(Collected data entries)
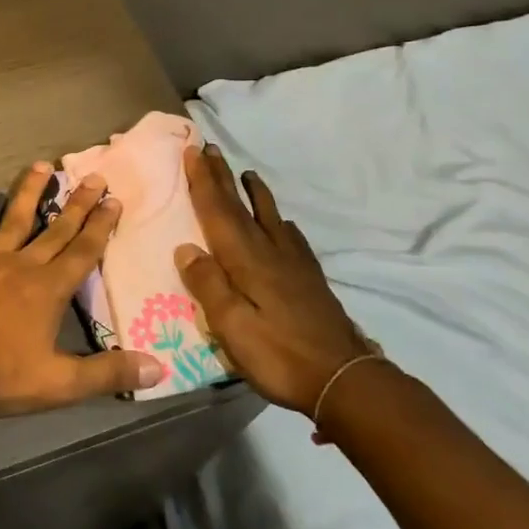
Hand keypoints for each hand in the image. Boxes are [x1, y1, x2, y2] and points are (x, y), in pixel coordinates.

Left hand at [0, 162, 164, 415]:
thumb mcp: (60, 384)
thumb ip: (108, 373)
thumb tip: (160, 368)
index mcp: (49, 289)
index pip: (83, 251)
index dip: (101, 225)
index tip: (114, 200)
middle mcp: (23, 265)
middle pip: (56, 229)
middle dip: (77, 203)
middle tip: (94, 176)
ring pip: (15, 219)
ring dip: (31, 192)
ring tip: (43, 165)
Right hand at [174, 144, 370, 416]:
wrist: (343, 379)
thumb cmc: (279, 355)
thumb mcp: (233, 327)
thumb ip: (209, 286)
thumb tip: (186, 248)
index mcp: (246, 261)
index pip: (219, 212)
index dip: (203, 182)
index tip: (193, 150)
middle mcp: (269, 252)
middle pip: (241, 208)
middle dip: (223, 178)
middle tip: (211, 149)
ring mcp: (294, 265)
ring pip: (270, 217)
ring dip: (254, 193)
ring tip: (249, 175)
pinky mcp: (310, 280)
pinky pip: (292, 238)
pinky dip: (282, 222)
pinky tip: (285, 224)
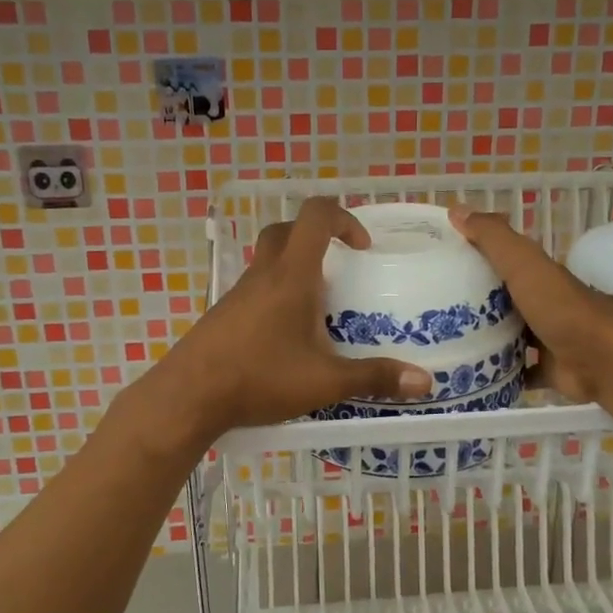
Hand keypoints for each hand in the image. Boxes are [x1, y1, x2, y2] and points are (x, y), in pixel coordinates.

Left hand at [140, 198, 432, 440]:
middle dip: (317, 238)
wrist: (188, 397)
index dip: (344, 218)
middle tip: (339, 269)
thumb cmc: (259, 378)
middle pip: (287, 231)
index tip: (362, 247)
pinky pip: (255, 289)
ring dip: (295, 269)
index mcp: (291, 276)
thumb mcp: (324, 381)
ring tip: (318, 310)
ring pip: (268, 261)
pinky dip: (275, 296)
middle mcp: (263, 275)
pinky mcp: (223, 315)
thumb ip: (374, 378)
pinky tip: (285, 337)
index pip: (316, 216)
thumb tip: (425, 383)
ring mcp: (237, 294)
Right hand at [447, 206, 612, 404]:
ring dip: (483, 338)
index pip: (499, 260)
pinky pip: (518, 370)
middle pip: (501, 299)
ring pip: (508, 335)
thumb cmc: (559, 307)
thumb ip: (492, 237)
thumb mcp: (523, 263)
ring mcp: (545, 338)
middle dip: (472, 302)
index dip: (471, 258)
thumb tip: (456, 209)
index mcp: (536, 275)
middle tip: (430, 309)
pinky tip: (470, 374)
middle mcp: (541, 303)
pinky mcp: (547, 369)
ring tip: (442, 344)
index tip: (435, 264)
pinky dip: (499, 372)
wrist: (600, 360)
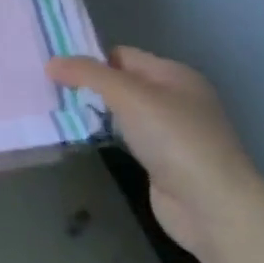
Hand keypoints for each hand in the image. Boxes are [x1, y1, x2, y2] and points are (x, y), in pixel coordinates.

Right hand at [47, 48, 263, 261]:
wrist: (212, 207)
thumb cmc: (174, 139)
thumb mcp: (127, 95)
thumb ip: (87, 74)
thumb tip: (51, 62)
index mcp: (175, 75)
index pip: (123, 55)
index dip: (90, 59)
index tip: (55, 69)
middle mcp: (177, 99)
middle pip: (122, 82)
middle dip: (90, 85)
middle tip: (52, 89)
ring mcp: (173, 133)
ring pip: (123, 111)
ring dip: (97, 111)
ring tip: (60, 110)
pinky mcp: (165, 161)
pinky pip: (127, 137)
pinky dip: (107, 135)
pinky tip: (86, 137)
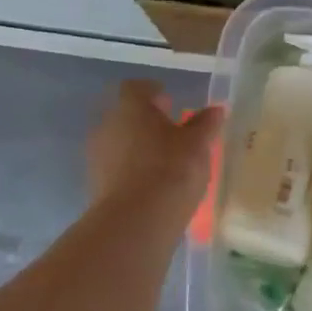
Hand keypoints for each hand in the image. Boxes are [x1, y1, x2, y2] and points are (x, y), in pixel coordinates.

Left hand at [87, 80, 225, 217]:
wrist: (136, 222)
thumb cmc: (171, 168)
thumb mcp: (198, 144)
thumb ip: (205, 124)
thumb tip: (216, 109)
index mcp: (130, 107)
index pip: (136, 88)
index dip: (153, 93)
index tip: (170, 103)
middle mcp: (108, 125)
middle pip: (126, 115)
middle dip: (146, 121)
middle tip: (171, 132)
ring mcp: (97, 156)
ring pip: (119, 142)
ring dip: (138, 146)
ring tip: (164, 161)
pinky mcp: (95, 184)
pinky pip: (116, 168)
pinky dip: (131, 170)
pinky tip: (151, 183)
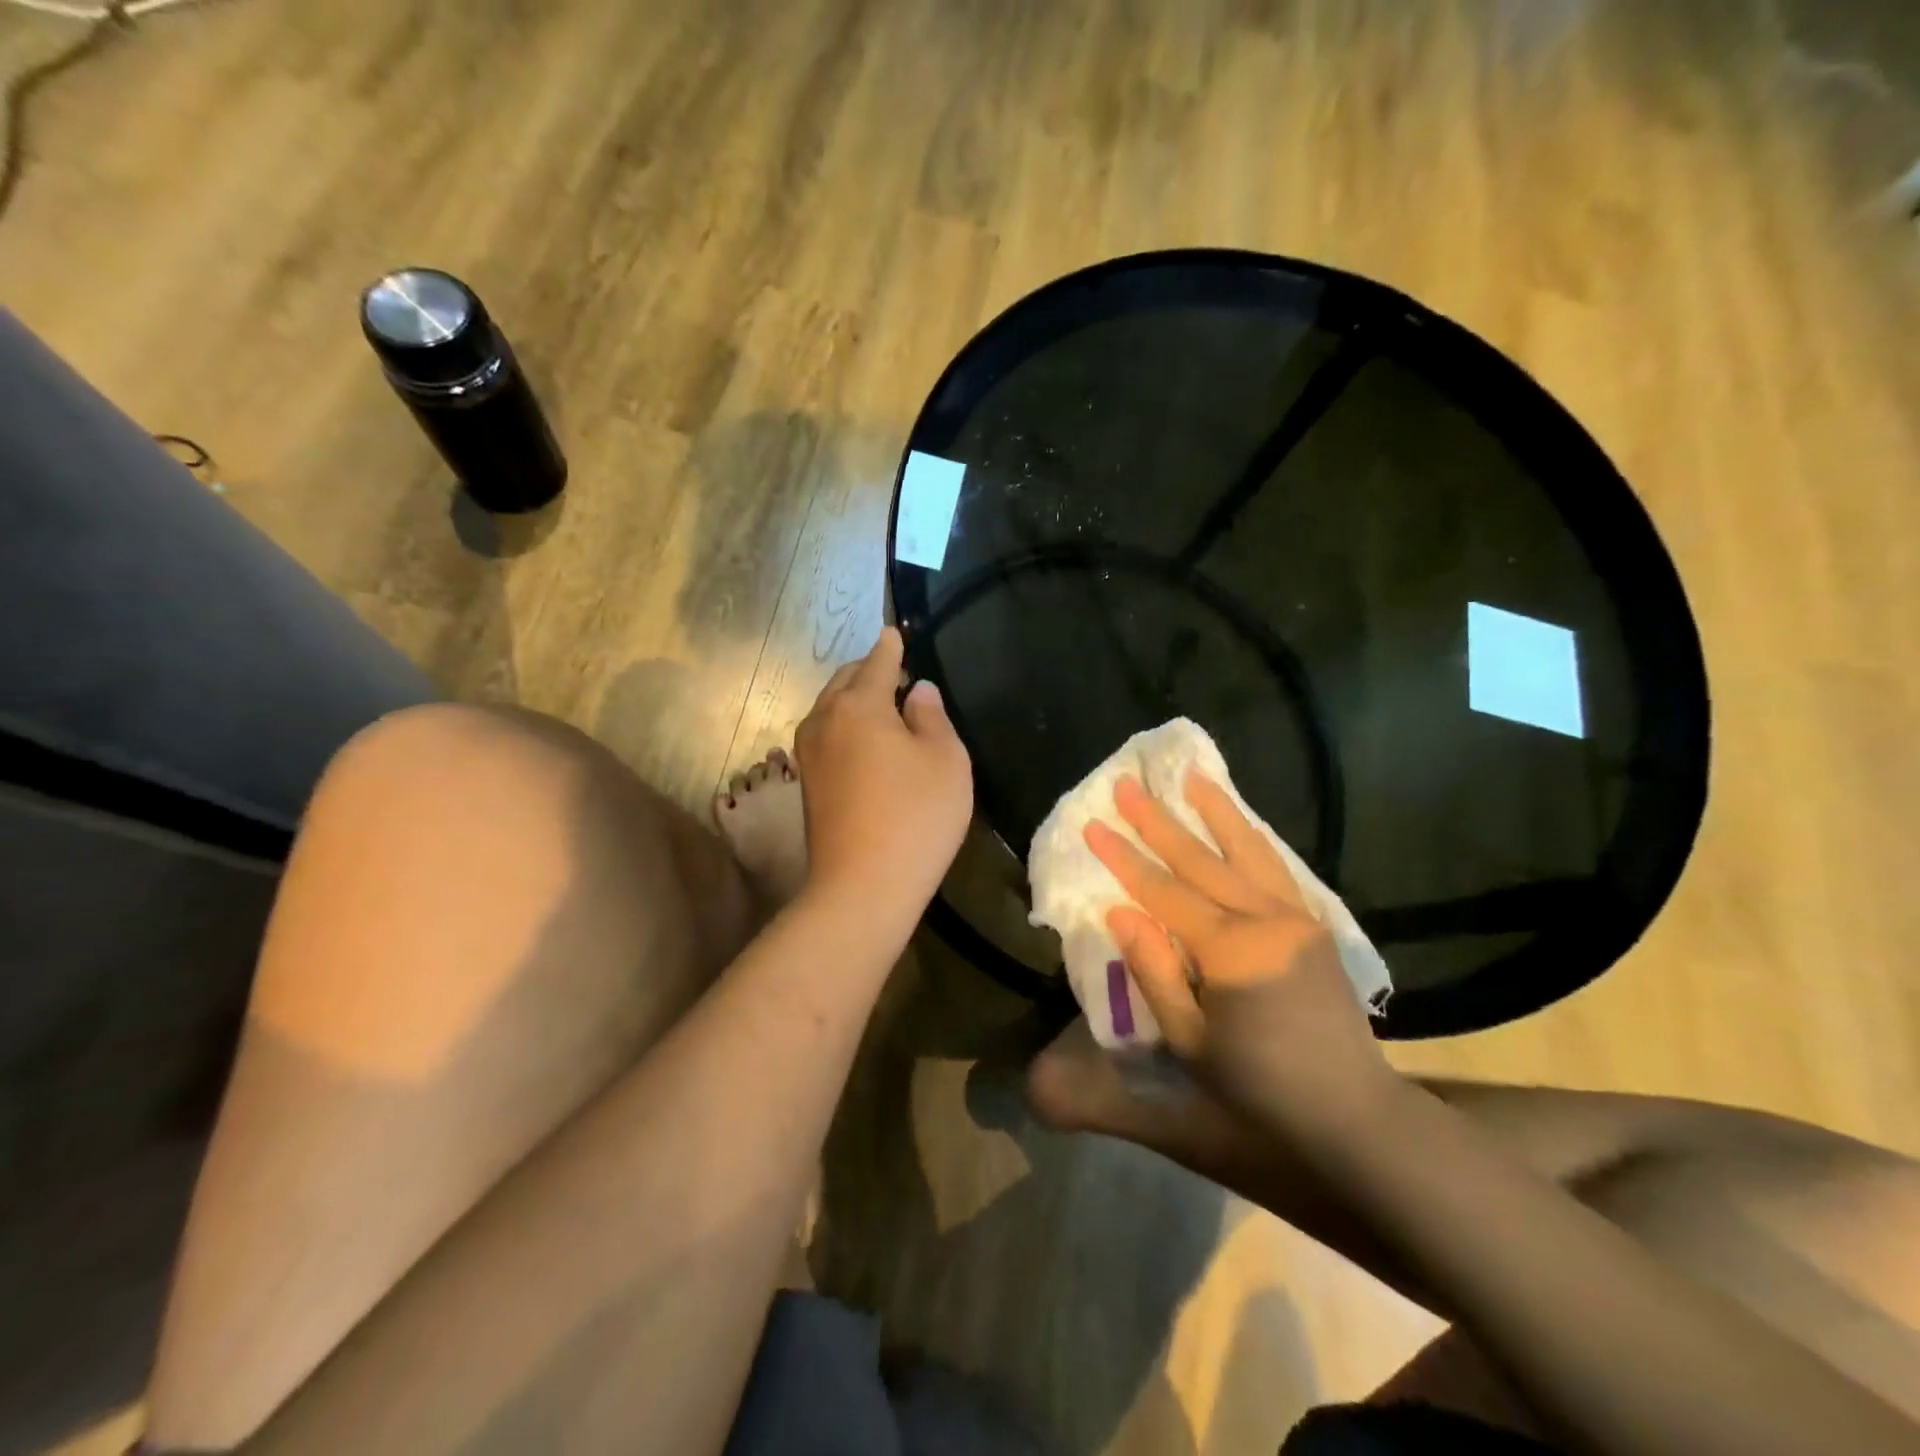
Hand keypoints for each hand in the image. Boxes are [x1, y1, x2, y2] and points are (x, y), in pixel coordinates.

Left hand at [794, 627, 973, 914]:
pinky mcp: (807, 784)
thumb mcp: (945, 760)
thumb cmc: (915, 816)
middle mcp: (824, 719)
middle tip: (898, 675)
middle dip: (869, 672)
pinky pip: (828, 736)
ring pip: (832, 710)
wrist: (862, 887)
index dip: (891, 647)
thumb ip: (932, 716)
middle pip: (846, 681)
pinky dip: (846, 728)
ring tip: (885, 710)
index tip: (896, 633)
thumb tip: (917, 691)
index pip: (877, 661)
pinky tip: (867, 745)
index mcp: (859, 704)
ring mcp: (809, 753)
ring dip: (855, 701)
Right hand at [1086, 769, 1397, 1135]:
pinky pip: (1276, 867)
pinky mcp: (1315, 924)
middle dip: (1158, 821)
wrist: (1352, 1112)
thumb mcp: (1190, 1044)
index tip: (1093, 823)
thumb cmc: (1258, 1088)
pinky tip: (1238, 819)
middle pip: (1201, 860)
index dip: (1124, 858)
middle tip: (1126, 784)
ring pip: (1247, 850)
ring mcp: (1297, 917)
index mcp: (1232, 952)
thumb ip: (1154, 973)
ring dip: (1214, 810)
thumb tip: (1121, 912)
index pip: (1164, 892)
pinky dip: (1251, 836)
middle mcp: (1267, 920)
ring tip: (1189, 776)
==
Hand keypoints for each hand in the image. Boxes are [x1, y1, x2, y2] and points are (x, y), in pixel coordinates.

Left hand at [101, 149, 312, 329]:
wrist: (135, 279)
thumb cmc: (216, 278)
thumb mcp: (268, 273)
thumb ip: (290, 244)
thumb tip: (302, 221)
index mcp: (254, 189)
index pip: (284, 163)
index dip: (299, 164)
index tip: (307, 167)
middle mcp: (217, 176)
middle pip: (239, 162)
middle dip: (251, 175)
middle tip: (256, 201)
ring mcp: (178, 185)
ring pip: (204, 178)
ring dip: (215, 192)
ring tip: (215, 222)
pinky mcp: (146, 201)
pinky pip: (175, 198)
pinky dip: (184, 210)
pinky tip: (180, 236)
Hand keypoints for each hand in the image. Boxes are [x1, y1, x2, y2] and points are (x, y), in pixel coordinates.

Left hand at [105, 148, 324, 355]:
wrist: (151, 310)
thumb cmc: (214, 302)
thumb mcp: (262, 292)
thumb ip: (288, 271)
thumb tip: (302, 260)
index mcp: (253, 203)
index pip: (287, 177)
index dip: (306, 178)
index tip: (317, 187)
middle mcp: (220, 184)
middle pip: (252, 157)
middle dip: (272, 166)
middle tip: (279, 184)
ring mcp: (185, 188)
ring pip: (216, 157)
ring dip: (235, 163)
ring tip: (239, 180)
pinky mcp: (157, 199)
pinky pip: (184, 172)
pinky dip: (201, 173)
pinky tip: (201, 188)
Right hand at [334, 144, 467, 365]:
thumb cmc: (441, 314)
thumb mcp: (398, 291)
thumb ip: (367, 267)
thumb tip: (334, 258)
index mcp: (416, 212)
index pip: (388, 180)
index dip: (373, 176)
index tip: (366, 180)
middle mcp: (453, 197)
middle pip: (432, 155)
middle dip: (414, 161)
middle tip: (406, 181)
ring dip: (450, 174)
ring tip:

[PROBLEM DESCRIPTION] Look back at the entries above. Retype the line with "ring pip: (204, 178)", the line with "index tip: (317, 187)", and all lines in between.

[ANSWER TO THIS EXERCISE]
ring pip: (204, 178)
ring dip: (215, 192)
ring tip: (215, 222)
pinky mcp: (146, 201)
pinky pip: (175, 198)
pinky dip: (184, 210)
pinky tip: (180, 236)
Hand keypoints for each hand in the image. Boxes are [x1, y1, x2, y2] and points are (x, y), in pixel coordinates.

Left hand at [105, 148, 324, 355]:
wrist: (151, 310)
thumb cmc: (214, 302)
thumb mcp: (262, 292)
thumb ip: (288, 271)
thumb tip: (302, 260)
index mcp: (253, 203)
index pip: (287, 177)
index dip: (306, 178)
index tip: (317, 187)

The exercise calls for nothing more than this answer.